*Compito operativo 1*.
Stabilisci se le affermazioni (a), (b) e (c) sono coerenti con l'estratto sul processo per bancarotta. Per ciascuna rispondi sì o no e cita testualmente le parole decisive dell'estratto.
(a) Nicola Panella era entrato in carcere il 4 aprile 2025.
(b) Il Gup aveva accolto la richiesta di scarcerazione dell'imputato.
(c) La società fallita operava nel settore edilizio.
*Compito operativo 2*. Modifica il passo dell'estratto sul processo per bancarotta da "La tesi degli" a "per poi fallire.", sostituendo "inquirenti" con "investigatori".
*Compito operativo 3*.
Rispondi alle domande (a), (b) e (c) sull'estratto sul processo per bancarotta.
(a) Quanti anni ha Nicola Panella?
(b) In quale anno è fallita la società al centro dell'attività investigativa?
(c) A quanto ammonta circa il finanziamento pubblico erogato?

*Estratto da leggere*.
= = = =

Lascia il carcere, nel quale era entrato il 4 aprile 2025, e va ai domiciliari a Campobasso, Nicola Panella. (avvocati Angelo Leone e Marianna Febbraio), 62 anni, di Montesarchio. La decisione è del Tribunale, dinanzi al quale Panella comparirà il 26 febbraio, con altre cinque persone, dopo il rinvio a giudizio disposto dal Gup, che aveva invece respinto la richiesta di scarcerazione dell'imputato.
Il processo nasce da una inchiesta del pm Giulio Barbato e della guardia di finanza sulle vicende di una società fallita. Bancarotta e autoriciclaggio le accuse prospettate a vario titolo nei confronti di amministratori, anche di fatto, di più società, al centro di un'attività investigativa partita dal fallimento, nel 2021, di una società che operava nel settore del commercio di polimeri, petroli e carburanti, con un passivo accertato di oltre 16 milioni di euro.
La tesi degli inquirenti è che, in epoca prossima alla dichiarazione di fallimento, attraverso varie operazioni con diverse società, anche costituite allo scopo, l'impresa sarebbe stata spogliata del patrimonio immobiliare, del valore di 700mila euro, per poi fallire.
A detta della Procura, dopo l’erogazione di un finanziamento pubblico per circa due milioni di euro, gli amministratori di diritto e di fatto della società fallita, garante nell’ambito di tale finanziamento, avrebbero fittiziamente ceduto un opificio industriale a Montesarchio del valore di circa 700.000,00 euro, all’interno del quale, peraltro, doveva essere realizzato il progetto finanziato con fondi dello Stato.

= = = =

*Insieme di dati*.
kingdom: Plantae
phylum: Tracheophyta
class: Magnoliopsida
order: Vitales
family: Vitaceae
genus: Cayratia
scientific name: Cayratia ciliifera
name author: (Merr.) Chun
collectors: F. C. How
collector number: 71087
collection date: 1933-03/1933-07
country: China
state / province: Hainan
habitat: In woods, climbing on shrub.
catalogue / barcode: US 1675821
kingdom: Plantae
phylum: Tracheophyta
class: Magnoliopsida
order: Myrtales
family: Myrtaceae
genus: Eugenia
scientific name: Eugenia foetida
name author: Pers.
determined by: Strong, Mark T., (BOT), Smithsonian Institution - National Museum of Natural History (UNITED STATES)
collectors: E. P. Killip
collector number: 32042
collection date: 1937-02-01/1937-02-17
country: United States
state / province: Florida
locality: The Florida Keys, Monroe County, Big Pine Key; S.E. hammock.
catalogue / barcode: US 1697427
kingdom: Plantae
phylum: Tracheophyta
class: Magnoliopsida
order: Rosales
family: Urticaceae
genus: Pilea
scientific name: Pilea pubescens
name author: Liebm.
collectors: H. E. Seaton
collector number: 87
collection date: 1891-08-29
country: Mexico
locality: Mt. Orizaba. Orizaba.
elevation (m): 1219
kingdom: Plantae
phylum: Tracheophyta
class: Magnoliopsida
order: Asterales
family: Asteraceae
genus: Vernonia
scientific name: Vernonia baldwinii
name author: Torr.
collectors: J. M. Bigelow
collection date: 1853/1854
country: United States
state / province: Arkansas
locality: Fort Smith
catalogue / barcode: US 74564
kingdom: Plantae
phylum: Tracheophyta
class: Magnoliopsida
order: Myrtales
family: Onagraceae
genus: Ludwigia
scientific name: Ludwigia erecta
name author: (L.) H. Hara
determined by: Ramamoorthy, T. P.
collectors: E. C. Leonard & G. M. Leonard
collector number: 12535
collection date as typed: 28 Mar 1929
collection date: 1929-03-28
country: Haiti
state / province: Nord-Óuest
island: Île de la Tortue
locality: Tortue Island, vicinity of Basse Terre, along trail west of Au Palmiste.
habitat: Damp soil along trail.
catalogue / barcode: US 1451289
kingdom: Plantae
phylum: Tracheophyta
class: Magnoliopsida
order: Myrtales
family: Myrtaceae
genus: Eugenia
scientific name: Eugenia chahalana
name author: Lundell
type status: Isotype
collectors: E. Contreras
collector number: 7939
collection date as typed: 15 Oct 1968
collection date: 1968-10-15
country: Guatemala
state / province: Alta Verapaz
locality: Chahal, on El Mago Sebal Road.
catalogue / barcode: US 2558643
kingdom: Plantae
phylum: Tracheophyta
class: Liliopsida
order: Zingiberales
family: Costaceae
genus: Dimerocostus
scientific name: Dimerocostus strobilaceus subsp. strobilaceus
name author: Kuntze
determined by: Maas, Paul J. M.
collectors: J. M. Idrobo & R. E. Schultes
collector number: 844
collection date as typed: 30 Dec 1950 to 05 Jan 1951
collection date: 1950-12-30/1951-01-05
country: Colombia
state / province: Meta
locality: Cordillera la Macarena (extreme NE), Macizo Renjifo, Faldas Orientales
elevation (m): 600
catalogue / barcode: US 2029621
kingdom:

= = = =

*Soluzione del compito 1*.
(a) Sì: "nel quale era entrato il 4 aprile 2025".
(b) No: "che aveva invece respinto la richiesta di scarcerazione dell'imputato".
(c) No: "che operava nel settore del commercio di polimeri, petroli e carburanti".

*Soluzione del compito 2*.
La tesi degli investigatori è che, in epoca prossima alla dichiarazione di fallimento, attraverso varie operazioni con diverse società, anche costituite allo scopo, l'impresa sarebbe stata spogliata del patrimonio immobiliare, del valore di 700mila euro, per poi fallire.

*Soluzione del compito 3*.
(a) 62 anni.
(b) Nel 2021.
(c) Circa due milioni di euro.